#### [Data items]
# # #

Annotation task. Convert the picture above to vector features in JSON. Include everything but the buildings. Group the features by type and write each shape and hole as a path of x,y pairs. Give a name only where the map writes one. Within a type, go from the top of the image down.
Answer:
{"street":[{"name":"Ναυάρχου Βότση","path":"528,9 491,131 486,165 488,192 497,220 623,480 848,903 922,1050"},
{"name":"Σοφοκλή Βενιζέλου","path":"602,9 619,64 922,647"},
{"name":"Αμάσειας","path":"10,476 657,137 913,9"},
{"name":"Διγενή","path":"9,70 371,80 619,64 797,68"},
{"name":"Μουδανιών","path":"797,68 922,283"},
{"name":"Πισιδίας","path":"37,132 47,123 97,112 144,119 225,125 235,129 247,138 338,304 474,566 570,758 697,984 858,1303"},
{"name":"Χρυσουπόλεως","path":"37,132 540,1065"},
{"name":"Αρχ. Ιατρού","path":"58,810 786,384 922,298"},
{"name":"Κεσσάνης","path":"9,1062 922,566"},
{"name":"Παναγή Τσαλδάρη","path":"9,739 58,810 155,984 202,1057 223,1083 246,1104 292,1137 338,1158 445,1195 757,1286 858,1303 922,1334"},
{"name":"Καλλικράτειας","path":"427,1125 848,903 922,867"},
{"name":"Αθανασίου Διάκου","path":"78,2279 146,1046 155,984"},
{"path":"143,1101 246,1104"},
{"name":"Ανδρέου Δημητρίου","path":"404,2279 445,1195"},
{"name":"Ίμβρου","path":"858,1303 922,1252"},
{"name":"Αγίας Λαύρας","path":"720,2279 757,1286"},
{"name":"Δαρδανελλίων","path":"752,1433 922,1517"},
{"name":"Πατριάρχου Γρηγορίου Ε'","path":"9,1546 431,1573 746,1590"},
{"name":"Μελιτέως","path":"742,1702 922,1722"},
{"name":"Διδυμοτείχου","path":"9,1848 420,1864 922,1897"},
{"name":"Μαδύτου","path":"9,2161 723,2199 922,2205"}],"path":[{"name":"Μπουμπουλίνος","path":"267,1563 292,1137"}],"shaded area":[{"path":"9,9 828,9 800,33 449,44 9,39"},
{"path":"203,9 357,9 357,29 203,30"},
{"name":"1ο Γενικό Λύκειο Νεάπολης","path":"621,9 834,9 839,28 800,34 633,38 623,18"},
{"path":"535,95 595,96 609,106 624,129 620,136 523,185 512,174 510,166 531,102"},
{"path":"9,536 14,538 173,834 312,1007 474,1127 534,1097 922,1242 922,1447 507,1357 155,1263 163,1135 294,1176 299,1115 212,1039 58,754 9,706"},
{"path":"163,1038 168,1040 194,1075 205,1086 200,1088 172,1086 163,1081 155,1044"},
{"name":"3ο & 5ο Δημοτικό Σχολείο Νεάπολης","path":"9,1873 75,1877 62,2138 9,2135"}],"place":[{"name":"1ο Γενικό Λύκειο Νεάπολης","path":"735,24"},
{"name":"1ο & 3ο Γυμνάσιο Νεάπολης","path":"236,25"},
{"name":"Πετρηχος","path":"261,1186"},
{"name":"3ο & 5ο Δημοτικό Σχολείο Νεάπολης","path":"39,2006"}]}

# # #

#### [Task instructions]
Show all lines from the data above in which the word "Σχολείο" appears.

#### [Reply to the exercise]
{"name":"3ο & 5ο Δημοτικό Σχολείο Νεάπολης","path":"9,1873 75,1877 62,2138 9,2135"}],"place":[{"name":"1ο Γενικό Λύκειο Νεάπολης","path":"735,24"},
{"name":"3ο & 5ο Δημοτικό Σχολείο Νεάπολης","path":"39,2006"}]}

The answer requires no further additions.